╔══
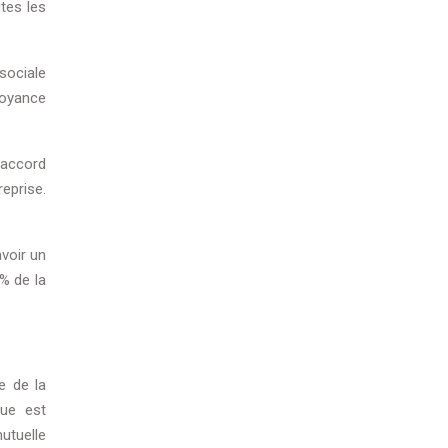
utes les
sociale
voyance
 accord
reprise.
avoir un
 % de la
e de la
que est
utuelle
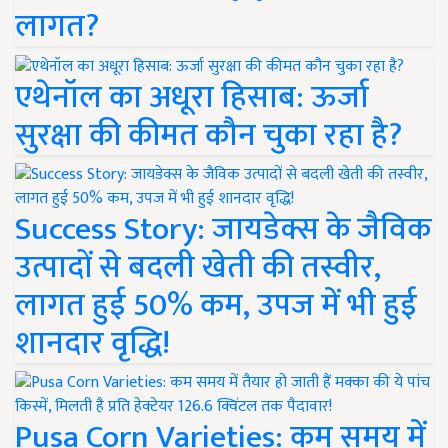
लागत?
एथेनॉल का अधूरा हिसाब: ऊर्जा
सुरक्षा की कीमत कौन चुका रहा है?
Success Story: जायडेक्स के जैविक
उत्पादों से बदली खेती की तस्वीर,
लागत हुई 50% कम, उपज में भी हुई
शानदार वृद्धि!
Pusa Corn Varieties: कम समय में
╚══
(Required action):
Reply with exactly the lines above from the one that contains "एथेनॉल का अधूरा हिसाब: ऊर्जा" through the final line of the material, and with nothing else.

(Result below):
एथेनॉल का अधूरा हिसाब: ऊर्जा
सुरक्षा की कीमत कौन चुका रहा है?
Success Story: जायडेक्स के जैविक
उत्पादों से बदली खेती की तस्वीर,
लागत हुई 50% कम, उपज में भी हुई
शानदार वृद्धि!
Pusa Corn Varieties: कम समय में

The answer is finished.